We all start out as animists.... Objects survive because we need them....

 Bobby. Mel, Ramon Birthday Party, Pasadena, July 17 2010

Excerpted from Francine Prose's review of Important Artifacts and Personal Property from the Collection of Lenore Doolan and Harold Morris, Including Books, Street Fashion, and Jewelry, as it appeared in Harper's Magazine.

We all start out as animists, as toddlers vaguely uncertain about whether our beloved doll or pull-toy puppy might be a living being. When I was a child, my favorite cartoons were those that played to that confusion, films in which toasters or teapots or slippers sprouted legs and faces and revealed their true natures as menacing agents of mayhem and chaos.

In time, we learn to distinguish the creature from the object, and, later, consumer society conditions us to detach ourselves from our stuff so effectively that we can dedicate ourselves to the perpetual quest for nicer stuff and embrace the necessity of regularly exchanging older models for newer ones. But some vestige of the child remains, evidenced by the tenacious hold material things have over us, as objects of desire and, more mysteriously, as personal mementos and totems—as clues to our secret selves, and as signposts along the circuitous route that has taken us from the past into the present.
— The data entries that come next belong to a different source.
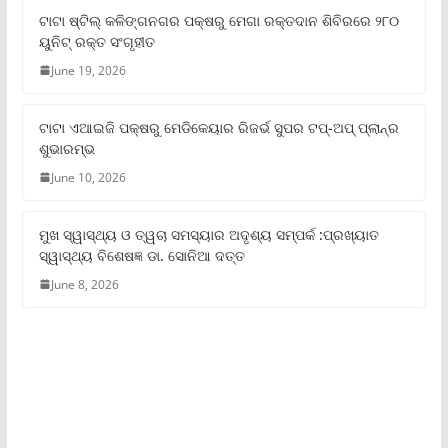
ଟାଟା ଷ୍ଟିଲ୍‌ କଳିଙ୍ଗନଗର ପକ୍ଷରୁ ମେଗା ରକ୍ତଦାନ ଶିବିରରେ ୨୮୦
ୟୁନିଟ୍‌ ରକ୍ତ ସଂଗୃହୀତ
June 19, 2026
ଟାଟା ଏଆଇଜି ପକ୍ଷରୁ ମେଡିକେୟାର ରିଜର୍ଭ ସୁପର ଟପ୍‌-ଅପ୍ ପ୍ଲାନ୍‌ର
ଶୁଭାରମ୍ଭ
June 10, 2026
ମୁଖ ସ୍ୱାସ୍ଥ୍ୟ ଓ ତ୍ୱଚା ସମସ୍ୟାର ଅଦୃଶ୍ୟ ସମ୍ପର୍କ :ପ୍ରଖ୍ୟାତ
ସ୍ୱାସ୍ଥ୍ୟ ବିଶେଷଜ୍ଞ ଡା. ସୋନିଆ ଦତ୍ତ
June 8, 2026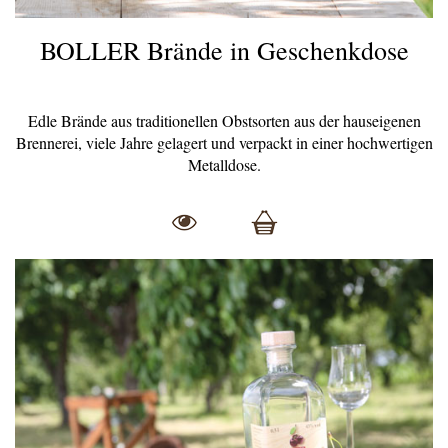
BOLLER Brände in Geschenkdose
Edle Brände aus traditionellen Obstsorten aus der hauseigenen
Brennerei, viele Jahre gelagert und verpackt in einer hochwertigen
Metalldose.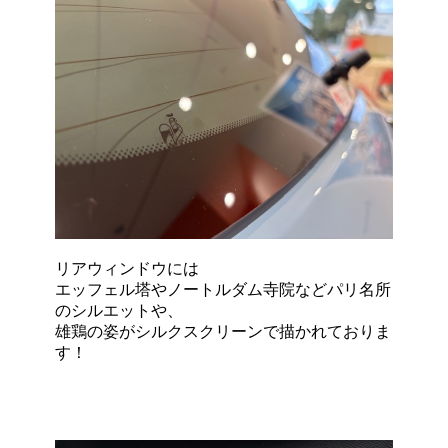
リアウィンドウには
エッフェル塔やノートルダム寺院などパリ名所
のシルエットや、
雄鶏の姿がシルクスクリーンで描かれておりま
す！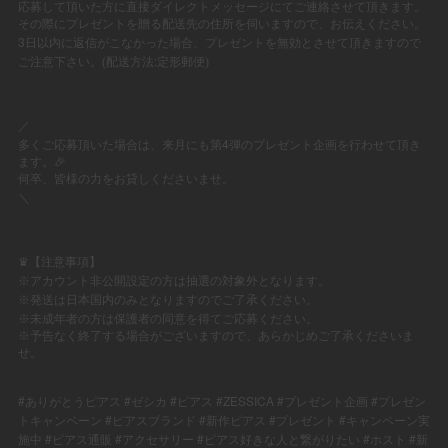
応募して頂いた方に直接ダイレクトメッセージにてご連絡させて頂きます。
その際にプレゼントを贈る配送先の住所を伺いますので、お伝えください。
3
日以内に返信がこなかった場合、プレゼントを無効とさせて頂きますので
:
ご注意下さい。(配送方法
定形郵便)
⠀
⠀
⠀
／
4
多くご応募頂いた場合は、来月にも第
弾のプレゼント企画を行わせて頂き
ます。
🎉
何卒、皆様の力をお貸しくださいませ。
＼
⠀
♛【注意事項】
※
アカウント非公開設定の方は抽選の対象外となります。
※
発送は日本国内のみとなりますのでご了承ください。
※
未成年者の方は保護者の同意を得てご応募ください。
※
予告なく終了する場合がございますので、あらかじめご了承くださいま
せ。
⠀
⠀
#
#
#
#ZESSICA #
#
ありがとうピアス
ゼシカ
ピアス
プレゼント企画
プレゼン
#
#
#
#
トキャンペーン
ピアスブランド
新作ピアス
プレゼント
キャンペーン実
#
#
#
#
#
施中
ピアス通販
アクセサリー
ピアス好きな人と繋がりたい
ホスト
新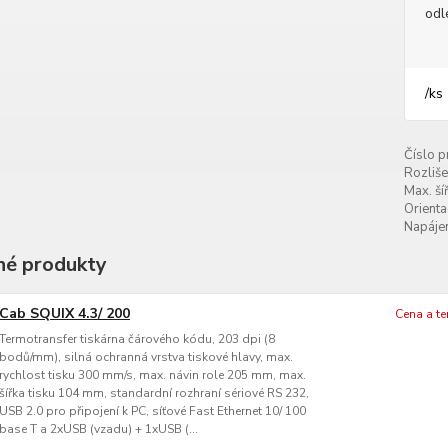
odl
/
ks
Číslo p
Rozliše
Max. šíř
Orienta
Napájen
é produkty
Cab SQUIX 4.3/ 200
Cena a t
Termotransfer tiskárna čárového kódu, 203 dpi (8
bodů/mm), silná ochranná vrstva tiskové hlavy, max.
rychlost tisku 300 mm/s, max. návin role 205 mm, max.
šířka tisku 104 mm, standardní rozhraní sériové RS 232,
USB 2.0 pro připojení k PC, síťové Fast Ethernet 10/ 100
base T a 2xUSB (vzadu) + 1xUSB (...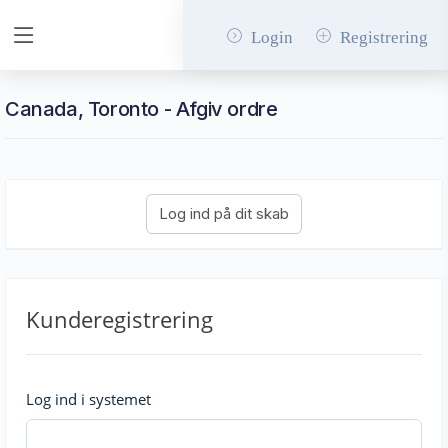
Login
Registrering
Canada, Toronto - Afgiv ordre
Kunderegistrering
Log ind i systemet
I’ve come to think that the first cartoonist who sketched a threatening kitchen appliance or rebellious shoe might have experienced a recent confrontation with a desk drawer crammed with old letters, business cards, canceled checks, and unlabeled keys defiantly daring their owner to discard them. Objects survive because we need them, or because we are convinced that we need them. The unreconstructed animist will see a Darwinian triumph in the rapidity with which a crumpled boarding pass evolves into an all-important and indispensable detail in the narrative of some meaningful chapter in our lives.